Show each line from the listing that includes the word "size".

** TASK INPUT follows **

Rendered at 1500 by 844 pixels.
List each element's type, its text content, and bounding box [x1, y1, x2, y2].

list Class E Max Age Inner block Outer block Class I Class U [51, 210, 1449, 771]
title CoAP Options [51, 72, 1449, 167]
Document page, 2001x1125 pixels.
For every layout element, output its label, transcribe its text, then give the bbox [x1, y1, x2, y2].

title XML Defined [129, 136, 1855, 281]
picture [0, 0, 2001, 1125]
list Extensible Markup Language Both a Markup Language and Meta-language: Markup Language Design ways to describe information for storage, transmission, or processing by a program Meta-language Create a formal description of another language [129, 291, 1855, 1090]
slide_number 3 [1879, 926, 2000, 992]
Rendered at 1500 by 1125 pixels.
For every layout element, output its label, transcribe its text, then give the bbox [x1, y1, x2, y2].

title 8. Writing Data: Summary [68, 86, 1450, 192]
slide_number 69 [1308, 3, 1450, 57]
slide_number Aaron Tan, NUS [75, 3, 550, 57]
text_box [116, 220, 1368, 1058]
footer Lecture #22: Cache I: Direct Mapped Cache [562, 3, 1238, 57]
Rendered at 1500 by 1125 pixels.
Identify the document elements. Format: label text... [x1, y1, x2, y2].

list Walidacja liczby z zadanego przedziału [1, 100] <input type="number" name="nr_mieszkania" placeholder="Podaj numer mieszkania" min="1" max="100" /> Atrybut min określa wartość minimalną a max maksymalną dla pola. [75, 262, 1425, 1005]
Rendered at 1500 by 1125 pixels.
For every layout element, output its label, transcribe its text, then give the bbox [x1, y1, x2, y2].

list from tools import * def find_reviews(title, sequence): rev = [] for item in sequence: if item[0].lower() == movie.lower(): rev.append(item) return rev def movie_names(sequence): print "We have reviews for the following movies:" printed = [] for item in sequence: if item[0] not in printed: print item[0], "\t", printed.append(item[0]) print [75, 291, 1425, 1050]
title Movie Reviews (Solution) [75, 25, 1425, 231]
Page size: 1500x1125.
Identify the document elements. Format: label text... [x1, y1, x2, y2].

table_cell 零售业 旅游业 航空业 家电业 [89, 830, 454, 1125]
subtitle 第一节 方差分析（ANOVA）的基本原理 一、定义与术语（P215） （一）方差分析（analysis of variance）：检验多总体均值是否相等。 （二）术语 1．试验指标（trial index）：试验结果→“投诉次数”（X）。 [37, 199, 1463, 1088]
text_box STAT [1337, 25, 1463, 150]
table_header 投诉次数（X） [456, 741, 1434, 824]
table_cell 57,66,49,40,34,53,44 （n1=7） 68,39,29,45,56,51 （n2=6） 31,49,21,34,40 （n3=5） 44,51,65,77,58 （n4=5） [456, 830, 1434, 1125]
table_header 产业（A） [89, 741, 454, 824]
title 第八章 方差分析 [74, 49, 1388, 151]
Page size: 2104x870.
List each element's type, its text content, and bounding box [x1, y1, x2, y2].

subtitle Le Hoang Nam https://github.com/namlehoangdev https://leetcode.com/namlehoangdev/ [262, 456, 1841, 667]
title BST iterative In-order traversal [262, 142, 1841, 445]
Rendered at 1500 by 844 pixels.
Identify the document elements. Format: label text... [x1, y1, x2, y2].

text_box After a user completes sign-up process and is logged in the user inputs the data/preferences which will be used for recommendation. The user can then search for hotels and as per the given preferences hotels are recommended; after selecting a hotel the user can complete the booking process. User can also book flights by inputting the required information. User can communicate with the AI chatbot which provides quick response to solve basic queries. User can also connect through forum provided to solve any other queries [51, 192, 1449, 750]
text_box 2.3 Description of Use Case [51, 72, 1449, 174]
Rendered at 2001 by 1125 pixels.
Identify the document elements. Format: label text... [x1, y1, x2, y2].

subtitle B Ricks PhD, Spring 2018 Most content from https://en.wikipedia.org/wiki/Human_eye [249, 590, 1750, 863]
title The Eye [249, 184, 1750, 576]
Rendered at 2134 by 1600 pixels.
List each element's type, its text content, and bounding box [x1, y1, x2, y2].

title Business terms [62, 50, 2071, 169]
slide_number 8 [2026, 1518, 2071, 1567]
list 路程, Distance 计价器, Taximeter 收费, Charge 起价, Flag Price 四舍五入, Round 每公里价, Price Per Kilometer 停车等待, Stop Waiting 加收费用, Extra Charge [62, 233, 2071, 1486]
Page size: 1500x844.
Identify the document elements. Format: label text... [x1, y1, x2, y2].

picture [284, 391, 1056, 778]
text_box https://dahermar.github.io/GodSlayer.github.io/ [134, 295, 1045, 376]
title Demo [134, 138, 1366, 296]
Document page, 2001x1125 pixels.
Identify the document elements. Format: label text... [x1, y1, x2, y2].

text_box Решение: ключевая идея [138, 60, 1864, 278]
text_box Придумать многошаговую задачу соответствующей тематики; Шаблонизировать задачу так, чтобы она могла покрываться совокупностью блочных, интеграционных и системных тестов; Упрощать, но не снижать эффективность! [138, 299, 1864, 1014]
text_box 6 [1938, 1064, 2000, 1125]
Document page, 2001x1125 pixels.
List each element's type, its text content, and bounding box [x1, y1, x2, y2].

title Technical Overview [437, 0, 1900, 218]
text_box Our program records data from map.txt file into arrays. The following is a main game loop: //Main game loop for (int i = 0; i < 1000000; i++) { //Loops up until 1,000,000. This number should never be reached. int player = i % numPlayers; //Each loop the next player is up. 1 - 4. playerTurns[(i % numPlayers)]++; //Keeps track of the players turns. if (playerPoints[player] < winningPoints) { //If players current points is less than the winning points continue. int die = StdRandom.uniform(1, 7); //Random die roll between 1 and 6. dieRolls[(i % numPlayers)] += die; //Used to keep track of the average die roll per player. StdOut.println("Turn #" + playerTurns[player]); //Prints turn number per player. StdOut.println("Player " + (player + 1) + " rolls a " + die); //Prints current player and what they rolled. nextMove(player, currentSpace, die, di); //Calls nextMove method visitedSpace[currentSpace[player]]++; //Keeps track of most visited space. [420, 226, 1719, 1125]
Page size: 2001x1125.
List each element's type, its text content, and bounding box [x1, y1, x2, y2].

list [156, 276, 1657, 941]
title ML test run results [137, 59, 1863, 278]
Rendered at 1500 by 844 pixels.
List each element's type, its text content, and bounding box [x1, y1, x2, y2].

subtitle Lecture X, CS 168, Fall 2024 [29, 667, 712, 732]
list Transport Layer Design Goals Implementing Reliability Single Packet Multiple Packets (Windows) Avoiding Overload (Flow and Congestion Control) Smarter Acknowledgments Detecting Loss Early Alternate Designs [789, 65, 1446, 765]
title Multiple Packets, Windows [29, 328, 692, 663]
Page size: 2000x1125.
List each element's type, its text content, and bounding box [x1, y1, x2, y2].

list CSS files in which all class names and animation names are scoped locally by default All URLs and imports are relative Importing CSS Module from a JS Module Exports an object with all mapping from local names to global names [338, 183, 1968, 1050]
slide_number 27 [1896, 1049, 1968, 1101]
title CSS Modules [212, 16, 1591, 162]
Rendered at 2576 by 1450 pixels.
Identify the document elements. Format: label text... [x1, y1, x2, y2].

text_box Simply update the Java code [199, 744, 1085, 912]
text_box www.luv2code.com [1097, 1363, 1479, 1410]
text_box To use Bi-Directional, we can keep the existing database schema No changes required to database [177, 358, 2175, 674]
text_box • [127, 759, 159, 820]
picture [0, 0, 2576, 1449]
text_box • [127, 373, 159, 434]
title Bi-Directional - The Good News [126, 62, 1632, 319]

** End of TASK INPUT **

**OUTPUT FOR THIS EXERCISE:**
Page size: 1500x1125.
Page size: 2104x870.
Page size: 1500x844.
Page size: 2001x1125.
Page size: 2000x1125.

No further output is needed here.